General Tso’s chicken, crisp chunks of deep fried chicken breast dunked in hot and sour sauce is an American Chinese dish. It has as many various names as many recipes for it, most far too complicated. This is just two-stage one: coat and fry the chicken - toss it with the sauce. And making the sauce is easier than buying bottled.

Governor Tso's chicken, General Tao’s chicken, General Mao's chicken, General Tsao's chicken, General Tong's, Tang's, Cho's and Chai's chicken; General Joe's, Ching's, Jong's chicken – these are all variants of names for a dish of deep fried chicken in hot and sweet sauce.
Legendary general Zuo Zongtang would probably be amazed that a chicken dish has been named in his honour. He was a 19th century warrior, so I bet not so fussed about what he ate. Nor would he be familiar with this particular tomatoey, sweet and hot chicken dish as it is another western impostor.
Chicken balti, deep pan pizza, chicken parmigiana, hamburgers, chilli con carne, fortune cookies and chop suey are all counterfeits invented in Britain or America, pretending to be authentic ethnic dishes. They may well have been designed and cooked by ethnically correct immigrants but they still are immigrant’s songs.
Many scorn those dishes, but I don’t think there’s much wrong. Say, if I’d lived a hundred years earlier and came to the UK with my mind set on opening a Polish takeaway (no, there’s no such thing thank God), I probably wouldn’t start off with duck blood soup or jellied pig’s head but gently, non-controversially with pierogis and bigos, cooking to please the local palates and from available produce.

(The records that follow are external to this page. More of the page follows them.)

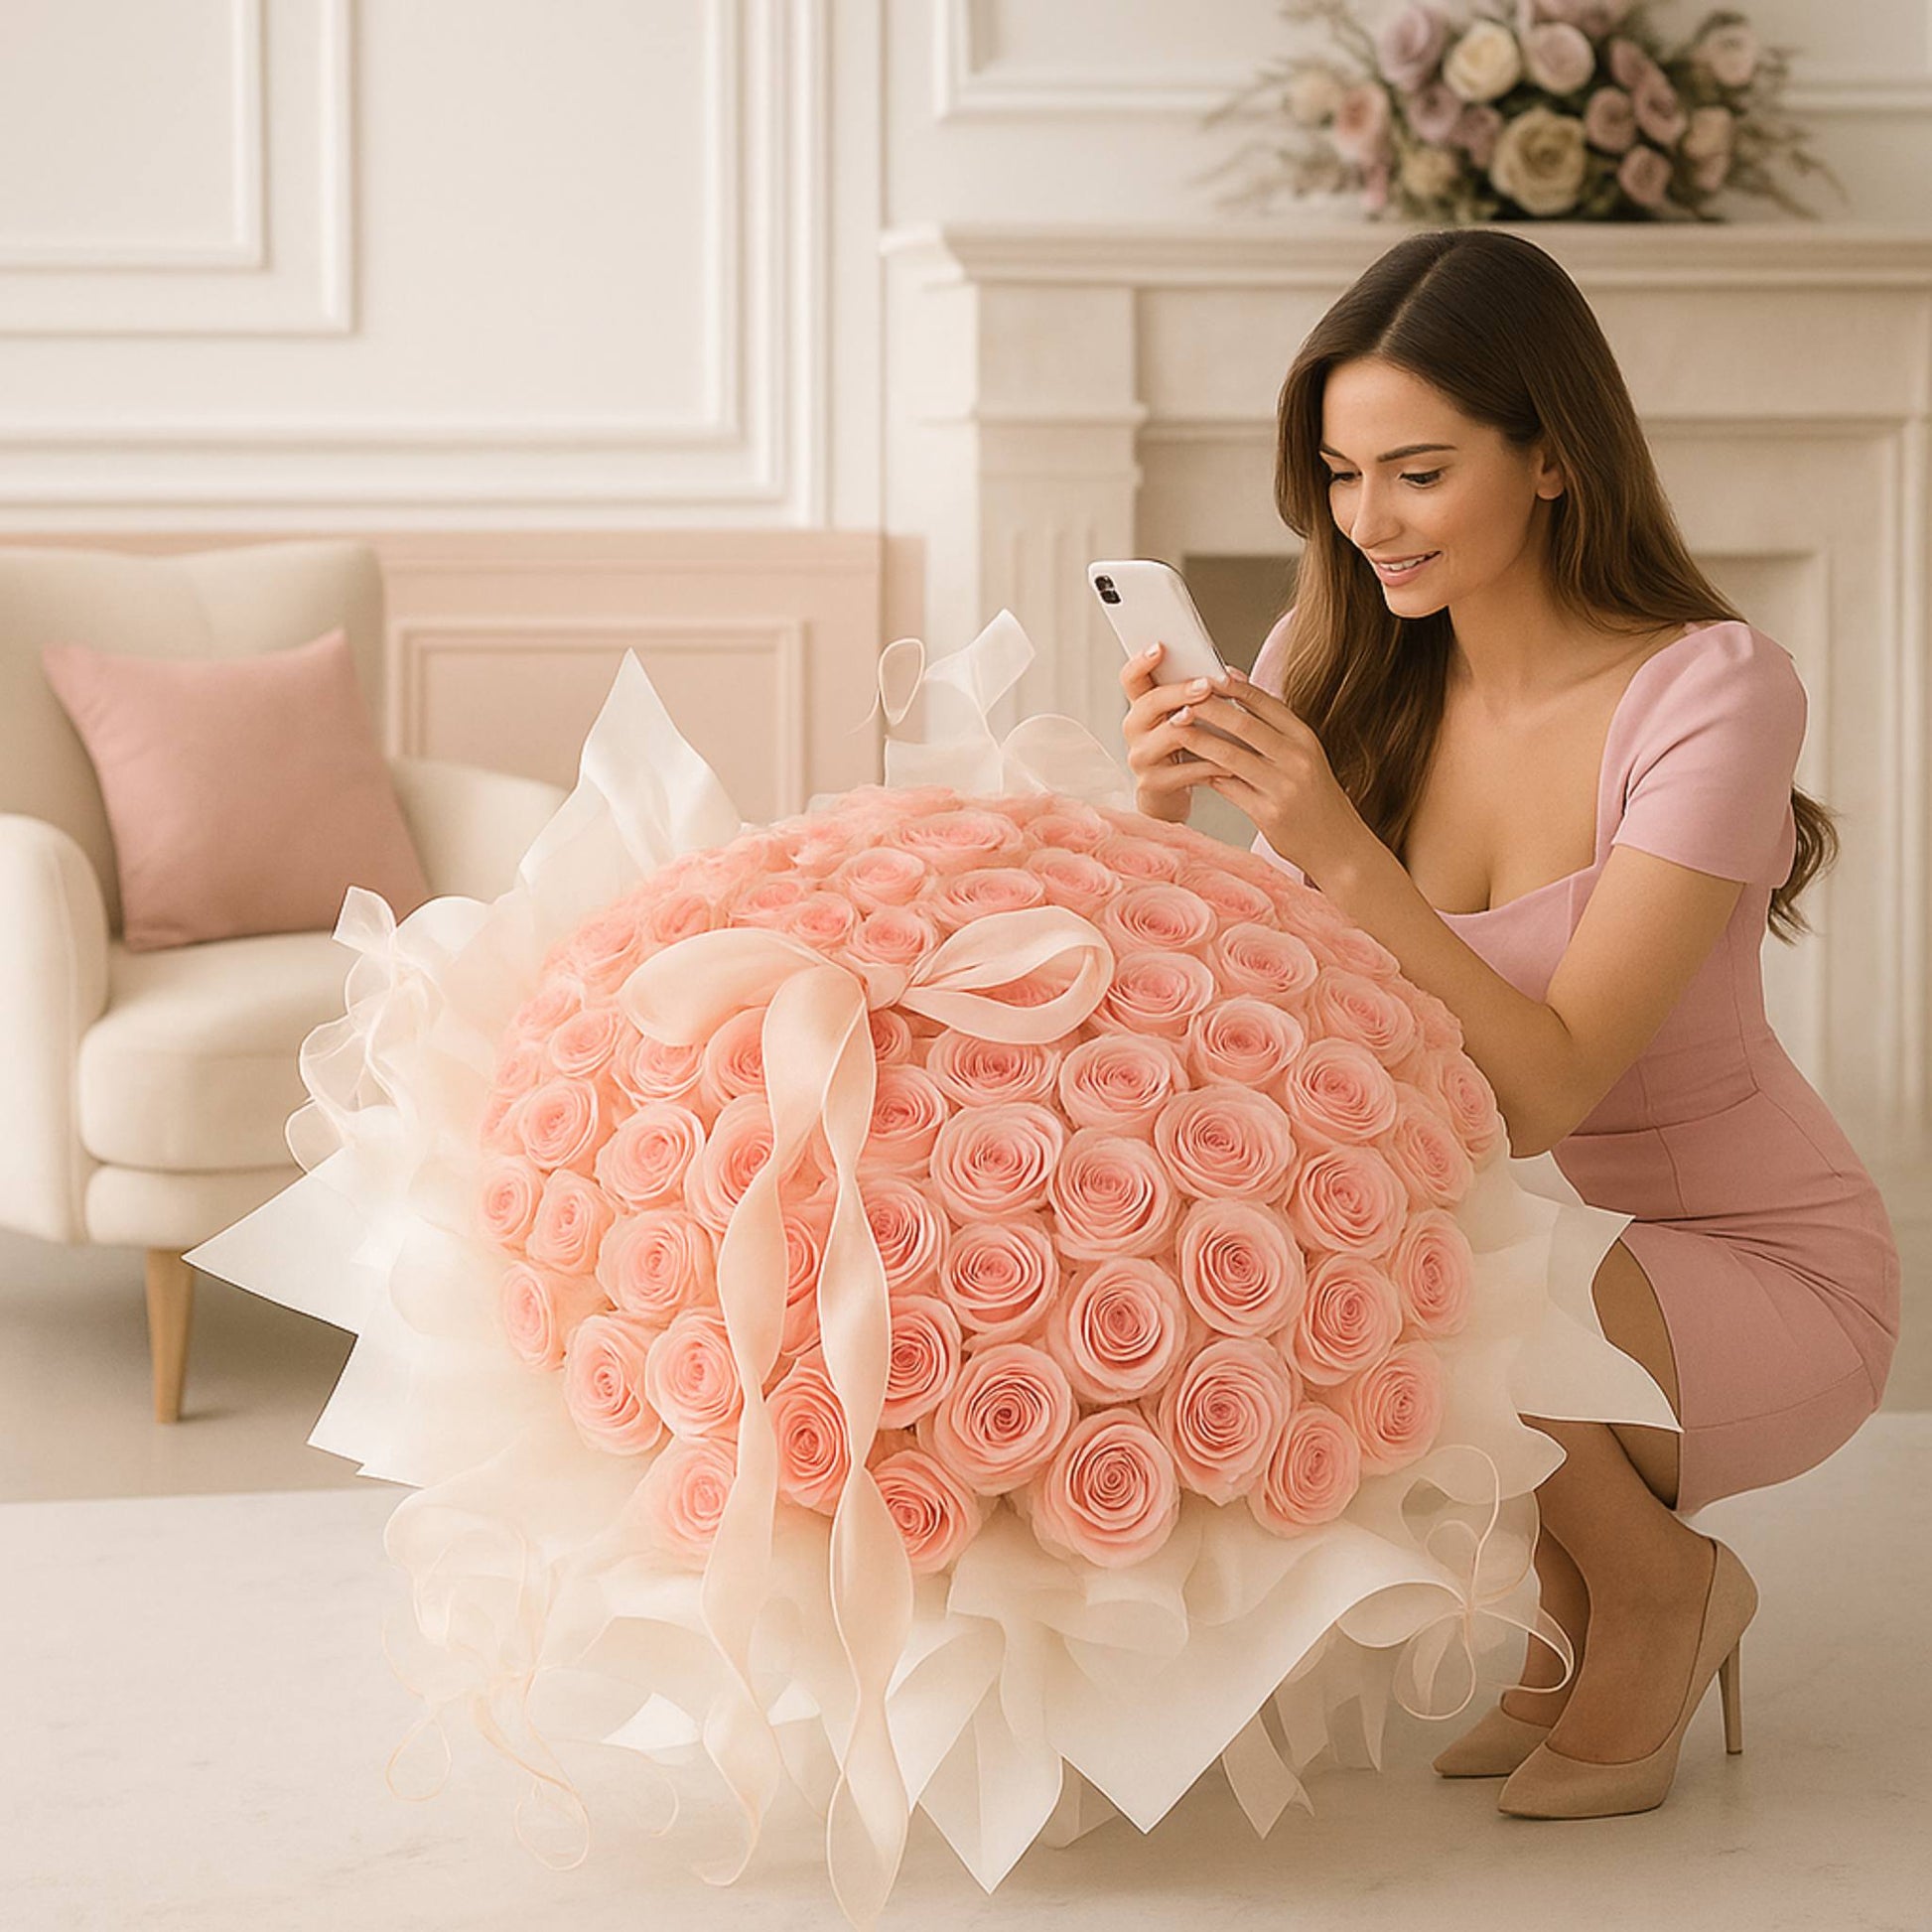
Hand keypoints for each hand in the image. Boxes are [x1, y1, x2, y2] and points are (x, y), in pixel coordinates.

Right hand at [1117, 641, 1236, 824]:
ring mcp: (1141, 756)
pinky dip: (1210, 765)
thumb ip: (1196, 696)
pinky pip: (1183, 771)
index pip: (1131, 678)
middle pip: (1150, 702)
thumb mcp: (1185, 719)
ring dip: (1197, 727)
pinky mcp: (1153, 783)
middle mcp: (1135, 728)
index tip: (1160, 647)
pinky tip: (1230, 763)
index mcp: (1142, 706)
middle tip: (1206, 685)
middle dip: (1180, 691)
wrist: (1172, 797)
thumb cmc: (1184, 751)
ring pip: (1167, 735)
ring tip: (1220, 723)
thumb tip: (1227, 673)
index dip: (1141, 662)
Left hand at [1164, 664, 1369, 877]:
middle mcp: (1297, 759)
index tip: (1209, 673)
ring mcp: (1282, 787)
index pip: (1267, 703)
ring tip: (1175, 726)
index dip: (1236, 686)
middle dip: (1208, 707)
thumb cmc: (1315, 799)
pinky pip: (1228, 788)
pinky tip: (1187, 765)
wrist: (1338, 846)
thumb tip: (1236, 698)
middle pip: (1244, 724)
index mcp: (1305, 739)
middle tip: (1180, 695)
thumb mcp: (1306, 758)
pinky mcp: (1268, 813)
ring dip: (1198, 738)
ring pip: (1231, 755)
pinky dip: (1204, 774)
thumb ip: (1275, 733)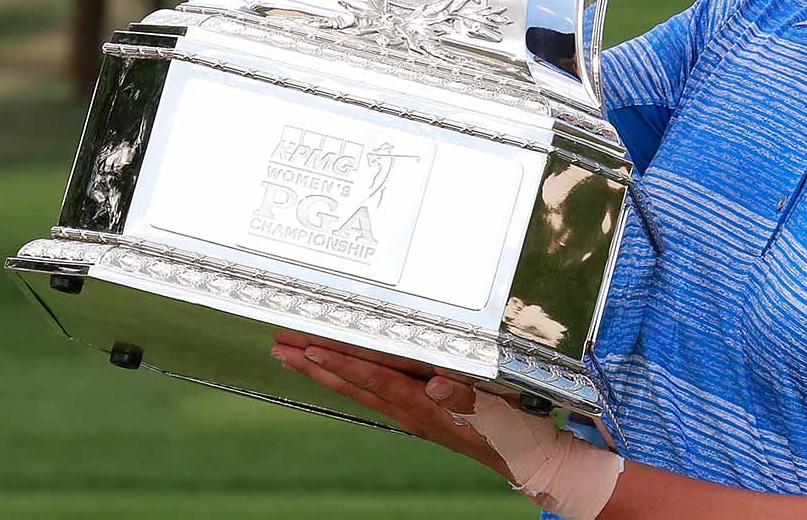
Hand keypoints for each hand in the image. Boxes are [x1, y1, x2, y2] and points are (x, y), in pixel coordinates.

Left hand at [268, 329, 512, 479]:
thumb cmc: (514, 432)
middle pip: (355, 385)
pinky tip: (338, 375)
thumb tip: (435, 384)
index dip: (344, 363)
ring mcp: (413, 414)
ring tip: (293, 357)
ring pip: (359, 391)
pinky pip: (375, 395)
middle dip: (316, 365)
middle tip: (281, 347)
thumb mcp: (499, 412)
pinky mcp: (420, 414)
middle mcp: (412, 411)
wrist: (526, 459)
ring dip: (324, 373)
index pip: (377, 379)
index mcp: (427, 405)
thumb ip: (467, 397)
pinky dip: (350, 382)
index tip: (311, 347)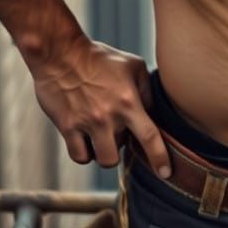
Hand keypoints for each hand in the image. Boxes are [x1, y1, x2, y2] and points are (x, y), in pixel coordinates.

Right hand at [29, 37, 171, 178]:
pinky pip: (80, 156)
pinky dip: (84, 153)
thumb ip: (146, 90)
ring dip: (103, 152)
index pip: (150, 137)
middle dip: (120, 147)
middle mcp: (109, 116)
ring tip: (100, 135)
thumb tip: (152, 112)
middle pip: (119, 155)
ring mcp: (87, 124)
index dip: (160, 158)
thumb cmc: (99, 57)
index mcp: (129, 101)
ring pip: (102, 160)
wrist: (60, 53)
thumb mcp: (132, 65)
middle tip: (115, 130)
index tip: (166, 174)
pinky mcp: (68, 127)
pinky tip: (85, 138)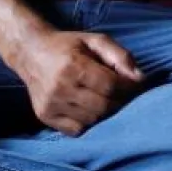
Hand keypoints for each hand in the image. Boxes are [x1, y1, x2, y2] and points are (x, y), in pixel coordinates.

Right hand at [10, 29, 143, 135]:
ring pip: (92, 121)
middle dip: (120, 103)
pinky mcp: (45, 116)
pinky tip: (89, 108)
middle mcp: (59, 88)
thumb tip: (140, 79)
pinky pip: (77, 130)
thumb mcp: (96, 40)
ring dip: (105, 113)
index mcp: (73, 66)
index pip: (111, 86)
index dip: (129, 88)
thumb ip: (120, 56)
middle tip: (123, 96)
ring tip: (106, 100)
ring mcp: (50, 105)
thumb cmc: (68, 46)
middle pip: (103, 107)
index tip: (136, 86)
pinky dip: (88, 122)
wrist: (30, 52)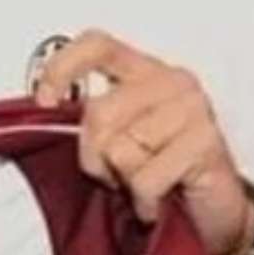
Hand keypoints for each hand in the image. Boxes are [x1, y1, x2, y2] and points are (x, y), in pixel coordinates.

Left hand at [35, 29, 253, 254]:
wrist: (210, 209)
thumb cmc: (158, 169)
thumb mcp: (116, 137)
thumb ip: (87, 120)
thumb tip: (43, 110)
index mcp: (142, 71)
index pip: (97, 46)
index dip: (62, 68)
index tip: (44, 99)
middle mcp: (170, 81)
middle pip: (99, 113)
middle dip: (95, 156)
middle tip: (116, 172)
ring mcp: (192, 109)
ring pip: (119, 149)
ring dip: (122, 180)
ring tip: (142, 181)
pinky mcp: (206, 142)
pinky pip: (144, 179)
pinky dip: (144, 199)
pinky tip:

As many names, as many recipe variants for the good general’s chicken abound. The crudest version I’ve seen involves dunking fried chicken in ketchup. In the more sophisticated ones there is a controversy whether to use egg yolk or egg white to help crust the chicken: I’ve tried both and can vouch for egg yolk. I didn’t use sugar at all but many recipes recommend adding it to the sauce; I thought the thing was calorific enough as it was. I’ve drawn mostly from NY Times Cooking’s Fuchsia Dunlop’s recipe but swapped chicken thighs for breast fillet and tweaked the seasoning.